----- Supplied material

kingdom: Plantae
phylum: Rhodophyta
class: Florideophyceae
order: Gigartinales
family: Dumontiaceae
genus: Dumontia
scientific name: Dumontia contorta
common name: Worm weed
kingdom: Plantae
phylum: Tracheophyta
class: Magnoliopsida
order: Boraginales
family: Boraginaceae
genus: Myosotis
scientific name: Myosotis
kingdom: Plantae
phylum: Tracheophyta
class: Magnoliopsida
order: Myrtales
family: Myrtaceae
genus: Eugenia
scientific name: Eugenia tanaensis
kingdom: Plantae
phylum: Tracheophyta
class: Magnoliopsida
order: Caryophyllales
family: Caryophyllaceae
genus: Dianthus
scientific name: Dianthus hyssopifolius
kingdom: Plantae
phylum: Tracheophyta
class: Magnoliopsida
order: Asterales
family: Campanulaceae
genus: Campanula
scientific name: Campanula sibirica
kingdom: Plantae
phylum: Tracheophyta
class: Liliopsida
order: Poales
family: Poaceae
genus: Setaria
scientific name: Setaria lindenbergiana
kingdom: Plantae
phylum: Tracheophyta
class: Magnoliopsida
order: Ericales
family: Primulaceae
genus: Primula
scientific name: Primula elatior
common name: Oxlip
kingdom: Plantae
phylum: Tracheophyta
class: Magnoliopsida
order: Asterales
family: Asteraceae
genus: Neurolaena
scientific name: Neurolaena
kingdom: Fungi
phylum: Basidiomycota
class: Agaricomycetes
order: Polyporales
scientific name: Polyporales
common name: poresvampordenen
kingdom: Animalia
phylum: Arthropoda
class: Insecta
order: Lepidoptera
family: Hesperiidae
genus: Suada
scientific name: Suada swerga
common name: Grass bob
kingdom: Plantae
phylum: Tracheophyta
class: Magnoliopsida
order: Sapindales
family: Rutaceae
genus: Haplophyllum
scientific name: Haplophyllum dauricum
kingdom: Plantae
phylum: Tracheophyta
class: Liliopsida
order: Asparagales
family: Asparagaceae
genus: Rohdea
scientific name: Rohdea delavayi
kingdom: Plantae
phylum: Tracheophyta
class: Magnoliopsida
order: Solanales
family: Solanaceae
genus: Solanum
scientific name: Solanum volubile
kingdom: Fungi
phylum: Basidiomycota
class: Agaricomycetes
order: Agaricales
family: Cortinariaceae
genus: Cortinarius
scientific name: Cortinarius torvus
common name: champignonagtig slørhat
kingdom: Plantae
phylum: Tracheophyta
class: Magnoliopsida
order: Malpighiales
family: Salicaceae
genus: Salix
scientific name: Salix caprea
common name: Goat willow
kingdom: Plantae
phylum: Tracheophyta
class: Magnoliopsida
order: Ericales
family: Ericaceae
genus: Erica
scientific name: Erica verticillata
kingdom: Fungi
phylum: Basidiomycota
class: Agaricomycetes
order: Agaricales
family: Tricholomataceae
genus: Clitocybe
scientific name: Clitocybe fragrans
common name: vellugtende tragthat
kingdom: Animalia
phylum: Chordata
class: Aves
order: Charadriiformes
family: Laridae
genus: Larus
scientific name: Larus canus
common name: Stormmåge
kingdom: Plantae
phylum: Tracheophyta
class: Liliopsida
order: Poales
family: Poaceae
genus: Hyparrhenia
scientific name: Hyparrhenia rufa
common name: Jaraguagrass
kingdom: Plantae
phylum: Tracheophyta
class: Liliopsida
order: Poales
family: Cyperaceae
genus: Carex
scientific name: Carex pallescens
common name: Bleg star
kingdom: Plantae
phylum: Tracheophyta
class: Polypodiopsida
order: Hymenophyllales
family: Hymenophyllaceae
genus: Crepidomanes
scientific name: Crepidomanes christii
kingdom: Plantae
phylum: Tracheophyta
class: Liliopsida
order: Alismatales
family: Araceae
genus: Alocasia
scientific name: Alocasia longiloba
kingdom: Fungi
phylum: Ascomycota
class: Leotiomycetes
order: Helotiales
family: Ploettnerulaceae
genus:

----------

Copy every line of the records above word for word, keeping their order.

kingdom: Plantae
phylum: Rhodophyta
class: Florideophyceae
order: Gigartinales
family: Dumontiaceae
genus: Dumontia
scientific name: Dumontia contorta
common name: Worm weed
kingdom: Plantae
phylum: Tracheophyta
class: Magnoliopsida
order: Boraginales
family: Boraginaceae
genus: Myosotis
scientific name: Myosotis
kingdom: Plantae
phylum: Tracheophyta
class: Magnoliopsida
order: Myrtales
family: Myrtaceae
genus: Eugenia
scientific name: Eugenia tanaensis
kingdom: Plantae
phylum: Tracheophyta
class: Magnoliopsida
order: Caryophyllales
family: Caryophyllaceae
genus: Dianthus
scientific name: Dianthus hyssopifolius
kingdom: Plantae
phylum: Tracheophyta
class: Magnoliopsida
order: Asterales
family: Campanulaceae
genus: Campanula
scientific name: Campanula sibirica
kingdom: Plantae
phylum: Tracheophyta
class: Liliopsida
order: Poales
family: Poaceae
genus: Setaria
scientific name: Setaria lindenbergiana
kingdom: Plantae
phylum: Tracheophyta
class: Magnoliopsida
order: Ericales
family: Primulaceae
genus: Primula
scientific name: Primula elatior
common name: Oxlip
kingdom: Plantae
phylum: Tracheophyta
class: Magnoliopsida
order: Asterales
family: Asteraceae
genus: Neurolaena
scientific name: Neurolaena
kingdom: Fungi
phylum: Basidiomycota
class: Agaricomycetes
order: Polyporales
scientific name: Polyporales
common name: poresvampordenen
kingdom: Animalia
phylum: Arthropoda
class: Insecta
order: Lepidoptera
family: Hesperiidae
genus: Suada
scientific name: Suada swerga
common name: Grass bob
kingdom: Plantae
phylum: Tracheophyta
class: Magnoliopsida
order: Sapindales
family: Rutaceae
genus: Haplophyllum
scientific name: Haplophyllum dauricum
kingdom: Plantae
phylum: Tracheophyta
class: Liliopsida
order: Asparagales
family: Asparagaceae
genus: Rohdea
scientific name: Rohdea delavayi
kingdom: Plantae
phylum: Tracheophyta
class: Magnoliopsida
order: Solanales
family: Solanaceae
genus: Solanum
scientific name: Solanum volubile
kingdom: Fungi
phylum: Basidiomycota
class: Agaricomycetes
order: Agaricales
family: Cortinariaceae
genus: Cortinarius
scientific name: Cortinarius torvus
common name: champignonagtig slørhat
kingdom: Plantae
phylum: Tracheophyta
class: Magnoliopsida
order: Malpighiales
family: Salicaceae
genus: Salix
scientific name: Salix caprea
common name: Goat willow
kingdom: Plantae
phylum: Tracheophyta
class: Magnoliopsida
order: Ericales
family: Ericaceae
genus: Erica
scientific name: Erica verticillata
kingdom: Fungi
phylum: Basidiomycota
class: Agaricomycetes
order: Agaricales
family: Tricholomataceae
genus: Clitocybe
scientific name: Clitocybe fragrans
common name: vellugtende tragthat
kingdom: Animalia
phylum: Chordata
class: Aves
order: Charadriiformes
family: Laridae
genus: Larus
scientific name: Larus canus
common name: Stormmåge
kingdom: Plantae
phylum: Tracheophyta
class: Liliopsida
order: Poales
family: Poaceae
genus: Hyparrhenia
scientific name: Hyparrhenia rufa
common name: Jaraguagrass
kingdom: Plantae
phylum: Tracheophyta
class: Liliopsida
order: Poales
family: Cyperaceae
genus: Carex
scientific name: Carex pallescens
common name: Bleg star
kingdom: Plantae
phylum: Tracheophyta
class: Polypodiopsida
order: Hymenophyllales
family: Hymenophyllaceae
genus: Crepidomanes
scientific name: Crepidomanes christii
kingdom: Plantae
phylum: Tracheophyta
class: Liliopsida
order: Alismatales
family: Araceae
genus: Alocasia
scientific name: Alocasia longiloba
kingdom: Fungi
phylum: Ascomycota
class: Leotiomycetes
order: Helotiales
family: Ploettnerulaceae
genus:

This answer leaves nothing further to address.